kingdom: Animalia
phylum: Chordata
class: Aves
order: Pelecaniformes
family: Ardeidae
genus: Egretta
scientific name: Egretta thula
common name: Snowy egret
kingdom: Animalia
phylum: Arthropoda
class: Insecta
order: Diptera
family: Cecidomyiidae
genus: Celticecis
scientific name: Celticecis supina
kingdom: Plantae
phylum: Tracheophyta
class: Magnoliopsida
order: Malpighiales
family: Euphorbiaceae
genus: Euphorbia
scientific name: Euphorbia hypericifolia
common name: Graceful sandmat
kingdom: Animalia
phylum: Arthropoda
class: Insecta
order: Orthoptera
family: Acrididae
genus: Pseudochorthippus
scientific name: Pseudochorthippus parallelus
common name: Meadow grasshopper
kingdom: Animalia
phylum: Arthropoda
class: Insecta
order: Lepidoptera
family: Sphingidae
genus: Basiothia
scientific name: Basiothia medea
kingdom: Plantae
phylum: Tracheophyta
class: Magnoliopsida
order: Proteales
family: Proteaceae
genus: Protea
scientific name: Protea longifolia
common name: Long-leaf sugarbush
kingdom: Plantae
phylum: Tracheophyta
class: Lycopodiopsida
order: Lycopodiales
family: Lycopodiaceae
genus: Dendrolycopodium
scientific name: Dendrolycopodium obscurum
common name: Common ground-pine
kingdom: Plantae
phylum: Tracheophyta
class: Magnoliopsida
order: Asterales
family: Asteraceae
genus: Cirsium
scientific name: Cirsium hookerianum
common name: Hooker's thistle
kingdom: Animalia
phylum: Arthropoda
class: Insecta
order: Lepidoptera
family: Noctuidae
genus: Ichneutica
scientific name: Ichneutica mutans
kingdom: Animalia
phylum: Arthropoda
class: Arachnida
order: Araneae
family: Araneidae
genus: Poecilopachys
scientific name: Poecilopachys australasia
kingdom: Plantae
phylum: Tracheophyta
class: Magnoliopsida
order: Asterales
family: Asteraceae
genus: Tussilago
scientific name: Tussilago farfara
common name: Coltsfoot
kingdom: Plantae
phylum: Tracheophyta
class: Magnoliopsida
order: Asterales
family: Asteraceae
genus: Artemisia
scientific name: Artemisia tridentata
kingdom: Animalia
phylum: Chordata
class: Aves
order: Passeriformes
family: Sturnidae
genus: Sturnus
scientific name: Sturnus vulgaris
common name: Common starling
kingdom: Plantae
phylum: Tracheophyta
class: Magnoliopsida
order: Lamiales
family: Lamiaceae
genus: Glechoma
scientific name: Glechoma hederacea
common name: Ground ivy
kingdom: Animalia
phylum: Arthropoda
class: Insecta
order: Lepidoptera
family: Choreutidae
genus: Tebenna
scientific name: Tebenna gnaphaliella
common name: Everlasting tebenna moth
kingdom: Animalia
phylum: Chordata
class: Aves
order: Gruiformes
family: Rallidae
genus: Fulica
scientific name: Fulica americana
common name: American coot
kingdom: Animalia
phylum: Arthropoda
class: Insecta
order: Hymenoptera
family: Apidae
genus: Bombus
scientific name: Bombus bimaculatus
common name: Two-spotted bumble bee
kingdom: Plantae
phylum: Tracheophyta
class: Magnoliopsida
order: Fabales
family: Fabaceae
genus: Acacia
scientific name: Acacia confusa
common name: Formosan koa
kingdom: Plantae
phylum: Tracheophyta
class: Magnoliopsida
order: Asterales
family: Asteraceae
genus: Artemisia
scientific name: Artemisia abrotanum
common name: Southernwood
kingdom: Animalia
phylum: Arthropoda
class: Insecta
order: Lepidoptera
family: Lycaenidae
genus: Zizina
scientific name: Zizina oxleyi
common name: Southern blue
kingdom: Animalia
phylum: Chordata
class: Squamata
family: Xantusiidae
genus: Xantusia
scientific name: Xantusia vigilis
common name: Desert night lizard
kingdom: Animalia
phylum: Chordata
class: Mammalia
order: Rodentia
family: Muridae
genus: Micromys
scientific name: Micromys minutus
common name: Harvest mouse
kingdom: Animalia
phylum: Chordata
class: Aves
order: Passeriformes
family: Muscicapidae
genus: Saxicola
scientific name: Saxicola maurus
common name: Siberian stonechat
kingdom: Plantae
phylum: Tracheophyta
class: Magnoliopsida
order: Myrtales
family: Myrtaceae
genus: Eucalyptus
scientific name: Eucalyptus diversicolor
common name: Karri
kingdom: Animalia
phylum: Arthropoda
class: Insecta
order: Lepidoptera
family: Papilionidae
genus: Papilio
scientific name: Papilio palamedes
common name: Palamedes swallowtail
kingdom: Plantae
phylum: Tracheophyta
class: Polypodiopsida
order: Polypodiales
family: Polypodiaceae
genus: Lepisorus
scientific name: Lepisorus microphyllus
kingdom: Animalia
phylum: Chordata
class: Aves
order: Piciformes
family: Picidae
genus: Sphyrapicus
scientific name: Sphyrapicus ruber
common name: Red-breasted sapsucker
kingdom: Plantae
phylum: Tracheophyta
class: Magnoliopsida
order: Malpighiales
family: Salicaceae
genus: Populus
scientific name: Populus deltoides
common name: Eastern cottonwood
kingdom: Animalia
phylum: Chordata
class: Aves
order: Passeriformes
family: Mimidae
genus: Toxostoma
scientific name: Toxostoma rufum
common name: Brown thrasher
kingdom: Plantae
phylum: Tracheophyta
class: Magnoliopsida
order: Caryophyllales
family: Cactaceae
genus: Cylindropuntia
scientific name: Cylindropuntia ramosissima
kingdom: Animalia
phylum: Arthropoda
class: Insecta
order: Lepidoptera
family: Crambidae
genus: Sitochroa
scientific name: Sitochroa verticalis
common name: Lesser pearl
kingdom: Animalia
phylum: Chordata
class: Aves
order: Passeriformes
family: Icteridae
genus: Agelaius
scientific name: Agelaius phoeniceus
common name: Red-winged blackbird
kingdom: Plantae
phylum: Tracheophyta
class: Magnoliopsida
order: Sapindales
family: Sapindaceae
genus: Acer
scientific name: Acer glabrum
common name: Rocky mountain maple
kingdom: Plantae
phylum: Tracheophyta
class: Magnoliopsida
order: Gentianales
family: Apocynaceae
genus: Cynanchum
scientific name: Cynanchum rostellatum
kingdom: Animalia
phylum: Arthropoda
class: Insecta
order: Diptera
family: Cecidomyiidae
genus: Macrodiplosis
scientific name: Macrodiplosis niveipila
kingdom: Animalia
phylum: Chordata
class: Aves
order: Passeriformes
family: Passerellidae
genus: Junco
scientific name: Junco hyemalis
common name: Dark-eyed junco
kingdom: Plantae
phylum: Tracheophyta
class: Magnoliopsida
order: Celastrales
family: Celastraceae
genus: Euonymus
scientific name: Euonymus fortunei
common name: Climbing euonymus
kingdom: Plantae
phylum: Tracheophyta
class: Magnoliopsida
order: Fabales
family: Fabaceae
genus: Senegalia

*Required work:*
Copy out every line of the data above, leaving each one unchanged.

*Exercise output:*
kingdom: Animalia
phylum: Chordata
class: Aves
order: Pelecaniformes
family: Ardeidae
genus: Egretta
scientific name: Egretta thula
common name: Snowy egret
kingdom: Animalia
phylum: Arthropoda
class: Insecta
order: Diptera
family: Cecidomyiidae
genus: Celticecis
scientific name: Celticecis supina
kingdom: Plantae
phylum: Tracheophyta
class: Magnoliopsida
order: Malpighiales
family: Euphorbiaceae
genus: Euphorbia
scientific name: Euphorbia hypericifolia
common name: Graceful sandmat
kingdom: Animalia
phylum: Arthropoda
class: Insecta
order: Orthoptera
family: Acrididae
genus: Pseudochorthippus
scientific name: Pseudochorthippus parallelus
common name: Meadow grasshopper
kingdom: Animalia
phylum: Arthropoda
class: Insecta
order: Lepidoptera
family: Sphingidae
genus: Basiothia
scientific name: Basiothia medea
kingdom: Plantae
phylum: Tracheophyta
class: Magnoliopsida
order: Proteales
family: Proteaceae
genus: Protea
scientific name: Protea longifolia
common name: Long-leaf sugarbush
kingdom: Plantae
phylum: Tracheophyta
class: Lycopodiopsida
order: Lycopodiales
family: Lycopodiaceae
genus: Dendrolycopodium
scientific name: Dendrolycopodium obscurum
common name: Common ground-pine
kingdom: Plantae
phylum: Tracheophyta
class: Magnoliopsida
order: Asterales
family: Asteraceae
genus: Cirsium
scientific name: Cirsium hookerianum
common name: Hooker's thistle
kingdom: Animalia
phylum: Arthropoda
class: Insecta
order: Lepidoptera
family: Noctuidae
genus: Ichneutica
scientific name: Ichneutica mutans
kingdom: Animalia
phylum: Arthropoda
class: Arachnida
order: Araneae
family: Araneidae
genus: Poecilopachys
scientific name: Poecilopachys australasia
kingdom: Plantae
phylum: Tracheophyta
class: Magnoliopsida
order: Asterales
family: Asteraceae
genus: Tussilago
scientific name: Tussilago farfara
common name: Coltsfoot
kingdom: Plantae
phylum: Tracheophyta
class: Magnoliopsida
order: Asterales
family: Asteraceae
genus: Artemisia
scientific name: Artemisia tridentata
kingdom: Animalia
phylum: Chordata
class: Aves
order: Passeriformes
family: Sturnidae
genus: Sturnus
scientific name: Sturnus vulgaris
common name: Common starling
kingdom: Plantae
phylum: Tracheophyta
class: Magnoliopsida
order: Lamiales
family: Lamiaceae
genus: Glechoma
scientific name: Glechoma hederacea
common name: Ground ivy
kingdom: Animalia
phylum: Arthropoda
class: Insecta
order: Lepidoptera
family: Choreutidae
genus: Tebenna
scientific name: Tebenna gnaphaliella
common name: Everlasting tebenna moth
kingdom: Animalia
phylum: Chordata
class: Aves
order: Gruiformes
family: Rallidae
genus: Fulica
scientific name: Fulica americana
common name: American coot
kingdom: Animalia
phylum: Arthropoda
class: Insecta
order: Hymenoptera
family: Apidae
genus: Bombus
scientific name: Bombus bimaculatus
common name: Two-spotted bumble bee
kingdom: Plantae
phylum: Tracheophyta
class: Magnoliopsida
order: Fabales
family: Fabaceae
genus: Acacia
scientific name: Acacia confusa
common name: Formosan koa
kingdom: Plantae
phylum: Tracheophyta
class: Magnoliopsida
order: Asterales
family: Asteraceae
genus: Artemisia
scientific name: Artemisia abrotanum
common name: Southernwood
kingdom: Animalia
phylum: Arthropoda
class: Insecta
order: Lepidoptera
family: Lycaenidae
genus: Zizina
scientific name: Zizina oxleyi
common name: Southern blue
kingdom: Animalia
phylum: Chordata
class: Squamata
family: Xantusiidae
genus: Xantusia
scientific name: Xantusia vigilis
common name: Desert night lizard
kingdom: Animalia
phylum: Chordata
class: Mammalia
order: Rodentia
family: Muridae
genus: Micromys
scientific name: Micromys minutus
common name: Harvest mouse
kingdom: Animalia
phylum: Chordata
class: Aves
order: Passeriformes
family: Muscicapidae
genus: Saxicola
scientific name: Saxicola maurus
common name: Siberian stonechat
kingdom: Plantae
phylum: Tracheophyta
class: Magnoliopsida
order: Myrtales
family: Myrtaceae
genus: Eucalyptus
scientific name: Eucalyptus diversicolor
common name: Karri
kingdom: Animalia
phylum: Arthropoda
class: Insecta
order: Lepidoptera
family: Papilionidae
genus: Papilio
scientific name: Papilio palamedes
common name: Palamedes swallowtail
kingdom: Plantae
phylum: Tracheophyta
class: Polypodiopsida
order: Polypodiales
family: Polypodiaceae
genus: Lepisorus
scientific name: Lepisorus microphyllus
kingdom: Animalia
phylum: Chordata
class: Aves
order: Piciformes
family: Picidae
genus: Sphyrapicus
scientific name: Sphyrapicus ruber
common name: Red-breasted sapsucker
kingdom: Plantae
phylum: Tracheophyta
class: Magnoliopsida
order: Malpighiales
family: Salicaceae
genus: Populus
scientific name: Populus deltoides
common name: Eastern cottonwood
kingdom: Animalia
phylum: Chordata
class: Aves
order: Passeriformes
family: Mimidae
genus: Toxostoma
scientific name: Toxostoma rufum
common name: Brown thrasher
kingdom: Plantae
phylum: Tracheophyta
class: Magnoliopsida
order: Caryophyllales
family: Cactaceae
genus: Cylindropuntia
scientific name: Cylindropuntia ramosissima
kingdom: Animalia
phylum: Arthropoda
class: Insecta
order: Lepidoptera
family: Crambidae
genus: Sitochroa
scientific name: Sitochroa verticalis
common name: Lesser pearl
kingdom: Animalia
phylum: Chordata
class: Aves
order: Passeriformes
family: Icteridae
genus: Agelaius
scientific name: Agelaius phoeniceus
common name: Red-winged blackbird
kingdom: Plantae
phylum: Tracheophyta
class: Magnoliopsida
order: Sapindales
family: Sapindaceae
genus: Acer
scientific name: Acer glabrum
common name: Rocky mountain maple
kingdom: Plantae
phylum: Tracheophyta
class: Magnoliopsida
order: Gentianales
family: Apocynaceae
genus: Cynanchum
scientific name: Cynanchum rostellatum
kingdom: Animalia
phylum: Arthropoda
class: Insecta
order: Diptera
family: Cecidomyiidae
genus: Macrodiplosis
scientific name: Macrodiplosis niveipila
kingdom: Animalia
phylum: Chordata
class: Aves
order: Passeriformes
family: Passerellidae
genus: Junco
scientific name: Junco hyemalis
common name: Dark-eyed junco
kingdom: Plantae
phylum: Tracheophyta
class: Magnoliopsida
order: Celastrales
family: Celastraceae
genus: Euonymus
scientific name: Euonymus fortunei
common name: Climbing euonymus
kingdom: Plantae
phylum: Tracheophyta
class: Magnoliopsida
order: Fabales
family: Fabaceae
genus: Senegalia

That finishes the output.